Written exercise - Pull out every line of the records below that contains the word "left", copying each line unchanged.
--- start ---
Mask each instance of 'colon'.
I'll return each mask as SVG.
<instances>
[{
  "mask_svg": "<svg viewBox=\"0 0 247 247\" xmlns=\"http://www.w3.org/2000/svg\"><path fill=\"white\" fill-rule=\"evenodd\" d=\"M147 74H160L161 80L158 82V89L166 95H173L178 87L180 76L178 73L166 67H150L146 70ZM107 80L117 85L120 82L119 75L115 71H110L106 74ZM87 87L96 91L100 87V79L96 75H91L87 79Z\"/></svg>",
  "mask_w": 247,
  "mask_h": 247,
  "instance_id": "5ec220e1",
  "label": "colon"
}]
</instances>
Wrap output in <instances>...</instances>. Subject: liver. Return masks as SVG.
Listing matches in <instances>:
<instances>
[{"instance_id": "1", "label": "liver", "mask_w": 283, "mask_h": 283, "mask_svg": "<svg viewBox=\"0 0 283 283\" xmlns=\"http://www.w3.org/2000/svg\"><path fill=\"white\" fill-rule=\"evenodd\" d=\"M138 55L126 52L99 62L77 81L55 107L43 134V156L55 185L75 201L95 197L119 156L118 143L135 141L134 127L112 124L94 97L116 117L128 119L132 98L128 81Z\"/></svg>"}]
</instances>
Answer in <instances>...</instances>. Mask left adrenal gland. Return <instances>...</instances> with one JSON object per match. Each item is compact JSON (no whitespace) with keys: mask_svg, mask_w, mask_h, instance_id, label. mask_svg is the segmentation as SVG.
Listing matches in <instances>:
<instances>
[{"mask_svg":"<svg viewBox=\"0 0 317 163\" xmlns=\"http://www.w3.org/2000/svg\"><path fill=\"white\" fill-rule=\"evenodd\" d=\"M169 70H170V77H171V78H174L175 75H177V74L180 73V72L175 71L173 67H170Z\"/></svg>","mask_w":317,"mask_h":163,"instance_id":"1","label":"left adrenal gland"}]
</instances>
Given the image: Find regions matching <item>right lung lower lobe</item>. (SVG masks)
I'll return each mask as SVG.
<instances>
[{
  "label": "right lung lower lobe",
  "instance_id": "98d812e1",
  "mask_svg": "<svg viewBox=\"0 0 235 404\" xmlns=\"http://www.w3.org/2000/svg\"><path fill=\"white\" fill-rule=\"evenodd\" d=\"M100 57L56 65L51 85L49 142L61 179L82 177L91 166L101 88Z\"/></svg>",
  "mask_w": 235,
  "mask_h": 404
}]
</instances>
--- end ---
Expected answer -
Answer in <instances>...</instances>. Mask left adrenal gland. Return <instances>...</instances> with one JSON object per match. Each item is compact JSON (no whitespace) with keys: mask_svg, mask_w, mask_h, instance_id, label. mask_svg is the segmentation as SVG.
[{"mask_svg":"<svg viewBox=\"0 0 317 163\" xmlns=\"http://www.w3.org/2000/svg\"><path fill=\"white\" fill-rule=\"evenodd\" d=\"M169 70H170V77H171V78H174L175 75H177V74L180 73V72L175 71L173 67H170Z\"/></svg>","mask_w":317,"mask_h":163,"instance_id":"1","label":"left adrenal gland"}]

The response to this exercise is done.